Since I've had limited time with the iPadOS beta so far, there are some features I haven't used as much as others. These are some of the standouts.
Pencil improvements: I'm more of a doodler and a note-taker than I used to be, but I still don't use the Apple Pencil that often. But for those of you who do, there are plenty of Pencil-friendly updates to be found in iPadOS. The palette of tools that pops up when you start using the Pencil has been redesigned, and you can flick it around the screen so it doesn't obscure whatever you were doing in the first place. Apple has also said that, thanks to some under-the-hood optimizations, the Pencil's latency has dropped to as low as 9ms. With that said, I haven't noticed a huge difference in Pencil performance so far.
For what it's worth, one of the smallest changes to the Pencil experience has been the most useful. If you swipe in from the side of the screen with the Pencil, the iPad will take a screenshot you can immediately start marking up. You can even use this feature to take full-length screenshots of web pages and documents.
Sidecar: One of the most interesting additions to iPadOS is the ability to connect iPad Pros to Macs for use as secondary displays or graphics tablets. My colleague Dana has the Catalina update running on an iMac and took the feature for a spin herself. You can read her impressions here.
Mouse support: At long last, you can use a mouse (wired or Bluetooth) with your iPad. It takes a little setting up, though: You have to enable it as a pointing device in the Assistive Touch, which requires a trip into iPadOS' accessibility settings. Scroll wheels work fine right out of the gate, and if your mouse has additional buttons you can easily customize their actions. Keep in mind that iPadOS and iOS aren't really optimized for interacting with mice, so the feature isn't quite as helpful as you might hope. Since there aren't any sensitivity controls, the cursor just jets all over the screen even though I'm barely moving my hand.

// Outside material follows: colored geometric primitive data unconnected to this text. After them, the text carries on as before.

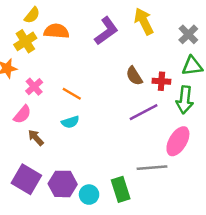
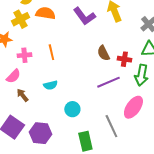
purple L-shape: (106, 31) -> (84, 16), turned 85
pink cross: (34, 87) -> (24, 55), turned 32
orange line: (72, 94) -> (51, 52), moved, turned 42
gray line: (152, 168) -> (111, 126), turned 65
cyan circle: (89, 195) -> (72, 109), moved

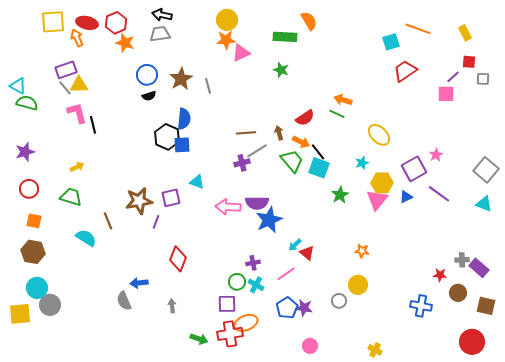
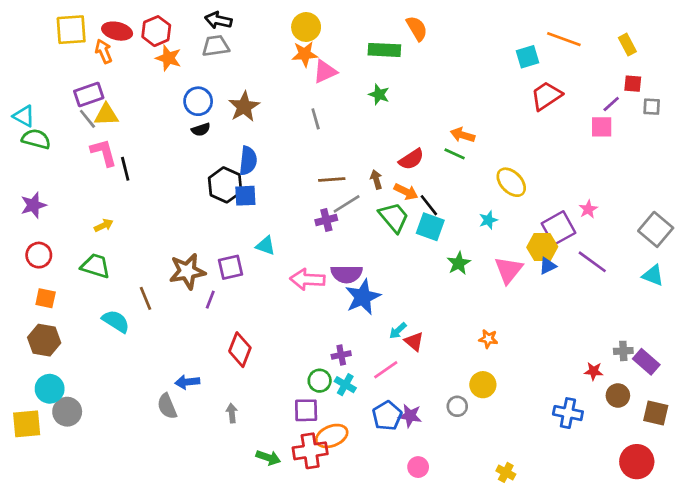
gray line: (208, 86) -> (316, 119), moved
yellow hexagon: (382, 183) -> (542, 247), moved

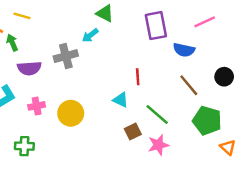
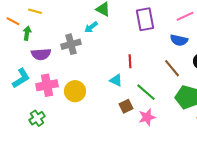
green arrow: (12, 43) -> (27, 33), turned 32
blue semicircle: (184, 50) -> (179, 40), moved
pink cross: (37, 106) -> (47, 85), size x1.5
green cross: (24, 146) -> (37, 118), turned -35

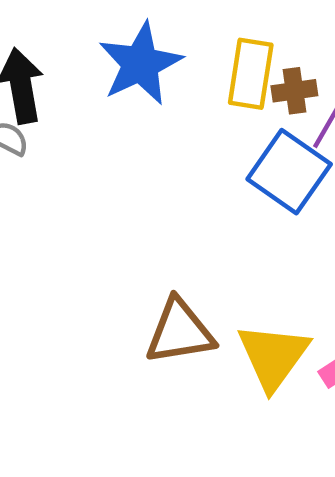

It'll be a few more months before Apple releases a final version of iPadOS and based on what I've seen so far, it's going to be worth the wait. The company's business customers should be especially excited: Apple addressed many of the criticisms that prevented the iPad Pro from being the do-it-all computer it aspires to be. As for everyone else, they'll benefit from subtle performance improvements and some extra polish. There's something for everyone here, and since Apple is one of the last major players in the tablet space, that's good news indeed.